Простым сынам неба достается лишь способность менять облик. Над огнем, водой или мраком рядовые драконы, не имеющие дара, не властны.
О силе магической искры говорит рисунок, что проступает на теле ящера к тридцати годам: чем он больше и ярче, тем сильнее оказывается дар.
Я невольно вспомнила Брока, вернее, ту часть его тела, которую видела: ни на спине, ни на груди и плечах отметок этой самой силы я не заметила. Потому с языка сорвалось:
— У него не проснулся дар?
Собеседник грустно усмехнулся:
— Лучше бы так и было.
Сила в Броке пробудилась неожиданно рано, рывком, обожгла нутро первородным огнем, выламывая кости, прорезая кожу тысячей стилетов, расплавляя кровь, клеймя рисунком, как тавром. Всю правую ногу дракона за одну ночь украсила вязь. От лодыжки до бедра кожу покрывали изображения языков пламени и руны. И это притом, что цветной рисунок в три пальца толщиной у драконов считался свидетельством изрядной силы. Некоторые крылатые радовались даже черно-белой вязи рун, нанесенных на запястье словно строчка письма.

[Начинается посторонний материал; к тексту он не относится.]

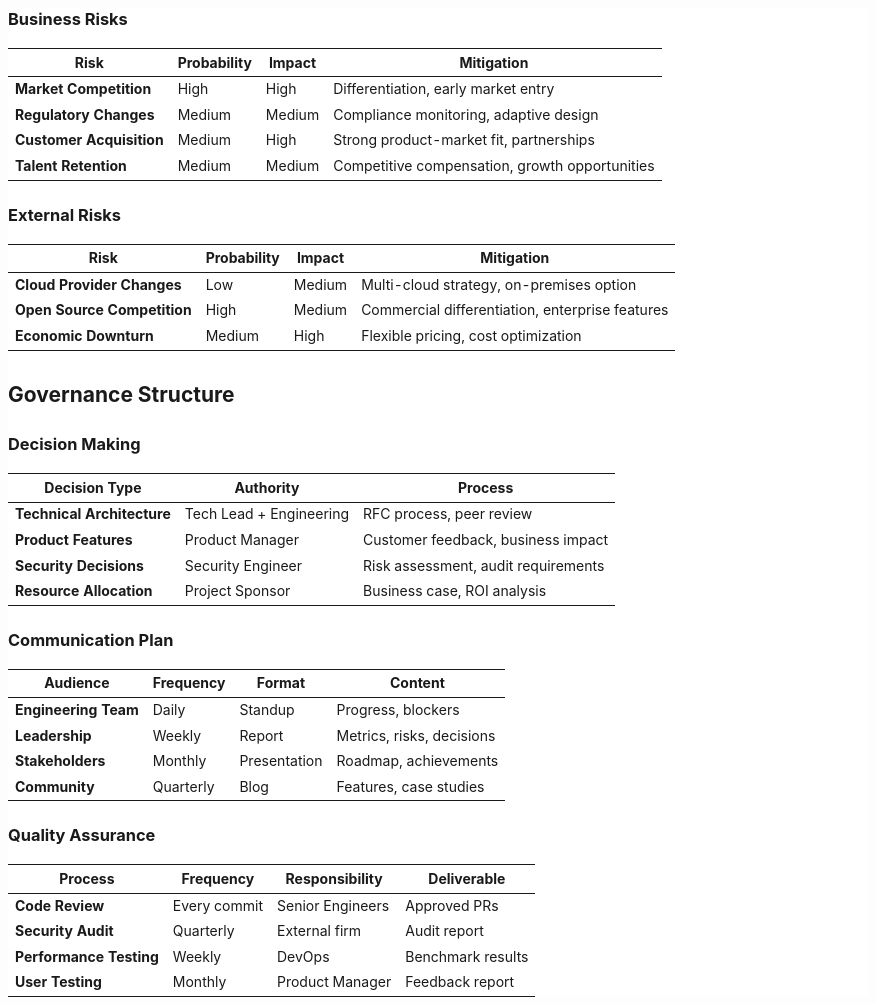 ### Business Risks
| Risk | Probability | Impact | Mitigation |
|------|-------------|---------|------------|
| **Market Competition** | High | High | Differentiation, early market entry |
| **Regulatory Changes** | Medium | Medium | Compliance monitoring, adaptive design |
| **Customer Acquisition** | Medium | High | Strong product-market fit, partnerships |
| **Talent Retention** | Medium | Medium | Competitive compensation, growth opportunities |

### External Risks
| Risk | Probability | Impact | Mitigation |
|------|-------------|---------|------------|
| **Cloud Provider Changes** | Low | Medium | Multi-cloud strategy, on-premises option |
| **Open Source Competition** | High | Medium | Commercial differentiation, enterprise features |
| **Economic Downturn** | Medium | High | Flexible pricing, cost optimization |

## Governance Structure

### Decision Making
| Decision Type | Authority | Process |
|---------------|-----------|---------|
| **Technical Architecture** | Tech Lead + Engineering | RFC process, peer review |
| **Product Features** | Product Manager | Customer feedback, business impact |
| **Security Decisions** | Security Engineer | Risk assessment, audit requirements |
| **Resource Allocation** | Project Sponsor | Business case, ROI analysis |

### Communication Plan
| Audience | Frequency | Format | Content |
|----------|-----------|--------|---------|
| **Engineering Team** | Daily | Standup | Progress, blockers |
| **Leadership** | Weekly | Report | Metrics, risks, decisions |
| **Stakeholders** | Monthly | Presentation | Roadmap, achievements |
| **Community** | Quarterly | Blog | Features, case studies |

### Quality Assurance
| Process | Frequency | Responsibility | Deliverable |
|---------|-----------|----------------|-------------|
| **Code Review** | Every commit | Senior Engineers | Approved PRs |
| **Security Audit** | Quarterly | External firm | Audit report |
| **Performance Testing** | Weekly | DevOps | Benchmark results |
| **User Testing** | Monthly | Product Manager | Feedback report |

Броку тогда минуло семнадцать. Родители обрадовались известию и стали ждать. Если младшего судьба одарила такой силой, то что же ждет старшего? Но время шло, энг, которого уже два десятка лет точила изнутри болезнь, слабел и в один из полетов не рассчитал сил, что таили в себе грозовые облака.
Твердыня не могла остаться без правителя. Дело даже не в том, что оплот начал бы медленно снижаться, а его твердь — разрушаться. Гораздо быстрее распаду подвержены умы и сердца подданных. А смута, что на земле, что в небе… — последствия едины. Для всех Вьельм был будущим энгом. Дракону, которого отец-правитель считал своим наследником, пришлось принять венец владыки, хотя дар в нем еще не пробудился.